== Task goal ==
Give the lines again exactly as they appear, beginning at the one with "It looked like" and ending at the last line of the records.
***** Available data
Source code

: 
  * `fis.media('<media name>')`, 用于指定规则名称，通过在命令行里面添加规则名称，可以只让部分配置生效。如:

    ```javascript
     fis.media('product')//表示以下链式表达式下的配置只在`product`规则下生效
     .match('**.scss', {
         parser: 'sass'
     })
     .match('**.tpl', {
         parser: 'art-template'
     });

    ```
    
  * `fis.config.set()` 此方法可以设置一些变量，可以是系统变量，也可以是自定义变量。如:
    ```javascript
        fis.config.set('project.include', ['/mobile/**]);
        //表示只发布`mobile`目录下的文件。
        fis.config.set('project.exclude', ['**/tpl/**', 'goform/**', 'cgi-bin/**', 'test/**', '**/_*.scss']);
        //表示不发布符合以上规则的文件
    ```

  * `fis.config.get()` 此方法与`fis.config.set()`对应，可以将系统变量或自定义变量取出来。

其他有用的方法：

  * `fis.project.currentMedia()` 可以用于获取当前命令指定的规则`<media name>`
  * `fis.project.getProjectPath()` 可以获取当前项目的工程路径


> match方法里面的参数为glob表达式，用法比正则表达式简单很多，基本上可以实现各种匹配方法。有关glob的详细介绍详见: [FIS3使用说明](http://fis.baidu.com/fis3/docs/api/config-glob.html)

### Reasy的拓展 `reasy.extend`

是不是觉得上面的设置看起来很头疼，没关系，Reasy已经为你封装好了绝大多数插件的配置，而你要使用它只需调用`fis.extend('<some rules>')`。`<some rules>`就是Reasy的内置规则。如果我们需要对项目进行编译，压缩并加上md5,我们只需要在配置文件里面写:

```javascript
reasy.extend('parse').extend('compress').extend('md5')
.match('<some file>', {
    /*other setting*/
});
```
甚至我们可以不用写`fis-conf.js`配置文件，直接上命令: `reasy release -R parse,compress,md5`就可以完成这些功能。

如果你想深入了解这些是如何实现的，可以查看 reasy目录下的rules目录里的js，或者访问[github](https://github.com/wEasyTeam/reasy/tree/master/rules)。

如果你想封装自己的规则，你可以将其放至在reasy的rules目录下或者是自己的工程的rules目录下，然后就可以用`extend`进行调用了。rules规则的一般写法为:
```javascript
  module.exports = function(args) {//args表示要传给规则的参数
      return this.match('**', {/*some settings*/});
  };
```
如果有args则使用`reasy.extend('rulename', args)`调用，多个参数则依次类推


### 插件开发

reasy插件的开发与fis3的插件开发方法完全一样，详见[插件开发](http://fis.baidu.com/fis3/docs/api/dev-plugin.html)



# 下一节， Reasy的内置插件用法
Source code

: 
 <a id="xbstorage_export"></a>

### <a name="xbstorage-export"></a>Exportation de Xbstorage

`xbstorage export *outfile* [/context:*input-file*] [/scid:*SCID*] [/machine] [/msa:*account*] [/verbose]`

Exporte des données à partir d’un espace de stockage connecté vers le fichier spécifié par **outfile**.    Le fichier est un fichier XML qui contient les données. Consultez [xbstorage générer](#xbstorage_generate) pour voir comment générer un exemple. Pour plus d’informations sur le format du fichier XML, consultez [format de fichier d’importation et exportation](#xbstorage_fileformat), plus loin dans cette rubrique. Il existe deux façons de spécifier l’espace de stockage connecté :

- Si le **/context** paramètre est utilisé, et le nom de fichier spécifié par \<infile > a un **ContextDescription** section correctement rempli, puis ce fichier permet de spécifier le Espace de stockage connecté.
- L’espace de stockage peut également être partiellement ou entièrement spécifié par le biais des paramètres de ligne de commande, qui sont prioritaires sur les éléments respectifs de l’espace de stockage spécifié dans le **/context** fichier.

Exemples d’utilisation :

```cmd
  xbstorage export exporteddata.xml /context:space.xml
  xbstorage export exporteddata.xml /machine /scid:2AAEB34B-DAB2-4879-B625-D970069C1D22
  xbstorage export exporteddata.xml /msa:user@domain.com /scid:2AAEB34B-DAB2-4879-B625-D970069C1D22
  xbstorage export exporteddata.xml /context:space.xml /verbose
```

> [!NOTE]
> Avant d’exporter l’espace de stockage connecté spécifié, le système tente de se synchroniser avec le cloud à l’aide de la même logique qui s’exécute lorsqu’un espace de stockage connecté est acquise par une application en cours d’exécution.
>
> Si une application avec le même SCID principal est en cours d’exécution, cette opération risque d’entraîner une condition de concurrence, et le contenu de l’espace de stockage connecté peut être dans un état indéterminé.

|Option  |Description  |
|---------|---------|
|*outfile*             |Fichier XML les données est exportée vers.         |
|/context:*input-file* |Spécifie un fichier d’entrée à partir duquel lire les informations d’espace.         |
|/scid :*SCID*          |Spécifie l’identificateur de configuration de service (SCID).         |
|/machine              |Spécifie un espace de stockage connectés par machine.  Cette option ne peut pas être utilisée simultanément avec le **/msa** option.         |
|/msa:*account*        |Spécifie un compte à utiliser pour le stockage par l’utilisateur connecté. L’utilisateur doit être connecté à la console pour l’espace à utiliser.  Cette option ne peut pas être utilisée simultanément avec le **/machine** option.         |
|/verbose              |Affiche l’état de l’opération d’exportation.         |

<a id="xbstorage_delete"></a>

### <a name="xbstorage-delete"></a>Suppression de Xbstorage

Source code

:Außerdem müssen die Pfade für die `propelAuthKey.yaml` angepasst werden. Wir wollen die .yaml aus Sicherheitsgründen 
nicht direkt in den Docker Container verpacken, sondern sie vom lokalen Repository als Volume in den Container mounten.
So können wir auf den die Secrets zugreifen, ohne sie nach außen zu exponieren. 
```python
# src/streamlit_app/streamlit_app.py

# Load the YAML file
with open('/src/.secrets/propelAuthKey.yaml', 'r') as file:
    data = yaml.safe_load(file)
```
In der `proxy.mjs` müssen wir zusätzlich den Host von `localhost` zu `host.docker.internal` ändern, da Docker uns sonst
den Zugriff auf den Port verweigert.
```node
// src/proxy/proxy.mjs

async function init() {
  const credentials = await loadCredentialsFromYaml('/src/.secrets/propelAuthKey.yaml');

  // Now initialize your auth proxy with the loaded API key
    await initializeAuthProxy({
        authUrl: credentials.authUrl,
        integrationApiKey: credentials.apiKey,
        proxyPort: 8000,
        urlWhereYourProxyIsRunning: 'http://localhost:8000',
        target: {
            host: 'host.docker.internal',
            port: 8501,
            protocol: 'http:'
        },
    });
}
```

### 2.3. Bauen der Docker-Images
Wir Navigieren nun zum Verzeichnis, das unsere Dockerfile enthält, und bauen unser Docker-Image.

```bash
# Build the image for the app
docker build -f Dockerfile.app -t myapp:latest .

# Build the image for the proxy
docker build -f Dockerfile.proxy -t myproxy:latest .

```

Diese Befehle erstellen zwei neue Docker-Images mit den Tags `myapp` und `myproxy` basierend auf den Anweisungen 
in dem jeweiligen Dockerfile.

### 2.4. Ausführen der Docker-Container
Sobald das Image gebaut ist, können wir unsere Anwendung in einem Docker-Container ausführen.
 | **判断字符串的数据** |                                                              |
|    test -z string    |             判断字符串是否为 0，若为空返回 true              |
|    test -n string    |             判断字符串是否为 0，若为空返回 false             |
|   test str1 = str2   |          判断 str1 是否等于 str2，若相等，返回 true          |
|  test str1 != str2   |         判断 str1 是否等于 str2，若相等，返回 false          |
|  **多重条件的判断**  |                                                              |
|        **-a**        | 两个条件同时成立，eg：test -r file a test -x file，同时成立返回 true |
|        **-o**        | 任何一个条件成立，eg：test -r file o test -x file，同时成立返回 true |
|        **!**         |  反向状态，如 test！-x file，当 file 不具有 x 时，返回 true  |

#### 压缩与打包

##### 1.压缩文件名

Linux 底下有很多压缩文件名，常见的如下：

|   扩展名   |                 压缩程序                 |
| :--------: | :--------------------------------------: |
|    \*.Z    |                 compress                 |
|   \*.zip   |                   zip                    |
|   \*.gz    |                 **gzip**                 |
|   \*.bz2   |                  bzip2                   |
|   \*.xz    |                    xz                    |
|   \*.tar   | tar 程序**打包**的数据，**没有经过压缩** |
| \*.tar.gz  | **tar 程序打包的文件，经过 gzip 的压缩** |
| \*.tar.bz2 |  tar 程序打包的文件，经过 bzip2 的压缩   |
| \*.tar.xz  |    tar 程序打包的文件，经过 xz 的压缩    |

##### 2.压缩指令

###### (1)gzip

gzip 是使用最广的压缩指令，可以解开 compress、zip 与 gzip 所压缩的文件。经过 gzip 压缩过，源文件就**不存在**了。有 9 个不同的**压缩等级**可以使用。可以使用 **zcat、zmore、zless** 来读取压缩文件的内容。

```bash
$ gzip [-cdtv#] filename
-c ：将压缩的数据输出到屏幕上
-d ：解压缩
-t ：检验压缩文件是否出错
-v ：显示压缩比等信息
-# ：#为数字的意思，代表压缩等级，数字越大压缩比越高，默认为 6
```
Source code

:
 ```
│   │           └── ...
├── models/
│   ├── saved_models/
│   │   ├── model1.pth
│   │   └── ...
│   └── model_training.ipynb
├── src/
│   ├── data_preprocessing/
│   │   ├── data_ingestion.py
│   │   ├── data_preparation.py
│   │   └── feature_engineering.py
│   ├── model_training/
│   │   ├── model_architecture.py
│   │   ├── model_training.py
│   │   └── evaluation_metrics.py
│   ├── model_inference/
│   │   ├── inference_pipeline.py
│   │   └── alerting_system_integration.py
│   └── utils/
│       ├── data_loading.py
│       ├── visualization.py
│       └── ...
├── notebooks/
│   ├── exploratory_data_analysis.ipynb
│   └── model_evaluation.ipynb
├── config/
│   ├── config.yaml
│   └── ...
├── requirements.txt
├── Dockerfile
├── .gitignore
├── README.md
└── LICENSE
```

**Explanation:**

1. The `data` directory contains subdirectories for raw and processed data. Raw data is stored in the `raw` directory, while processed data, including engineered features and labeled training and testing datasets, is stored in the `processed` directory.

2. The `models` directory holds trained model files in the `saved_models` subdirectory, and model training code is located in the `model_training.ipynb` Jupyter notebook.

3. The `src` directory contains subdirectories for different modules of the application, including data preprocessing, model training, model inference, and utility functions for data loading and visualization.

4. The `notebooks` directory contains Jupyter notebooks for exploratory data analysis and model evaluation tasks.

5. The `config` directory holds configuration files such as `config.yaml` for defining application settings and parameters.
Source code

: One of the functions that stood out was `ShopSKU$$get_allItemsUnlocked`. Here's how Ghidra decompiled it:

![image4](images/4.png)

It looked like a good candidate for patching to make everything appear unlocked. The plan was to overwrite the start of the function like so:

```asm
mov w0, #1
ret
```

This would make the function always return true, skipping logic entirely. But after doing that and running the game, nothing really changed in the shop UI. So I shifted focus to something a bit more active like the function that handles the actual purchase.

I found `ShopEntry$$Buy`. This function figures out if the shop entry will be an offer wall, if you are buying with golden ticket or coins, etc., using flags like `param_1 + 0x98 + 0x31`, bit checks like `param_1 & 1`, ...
**********
== Exercise response ==
It looked like a good candidate for patching to make everything appear unlocked. The plan was to overwrite the start of the function like so:

```asm
mov w0, #1
ret
```

This would make the function always return true, skipping logic entirely. But after doing that and running the game, nothing really changed in the shop UI. So I shifted focus to something a bit more active like the function that handles the actual purchase.

I found `ShopEntry$$Buy`. This function figures out if the shop entry will be an offer wall, if you are buying with golden ticket or coins, etc., using flags like `param_1 + 0x98 + 0x31`, bit checks like `param_1 & 1`, ...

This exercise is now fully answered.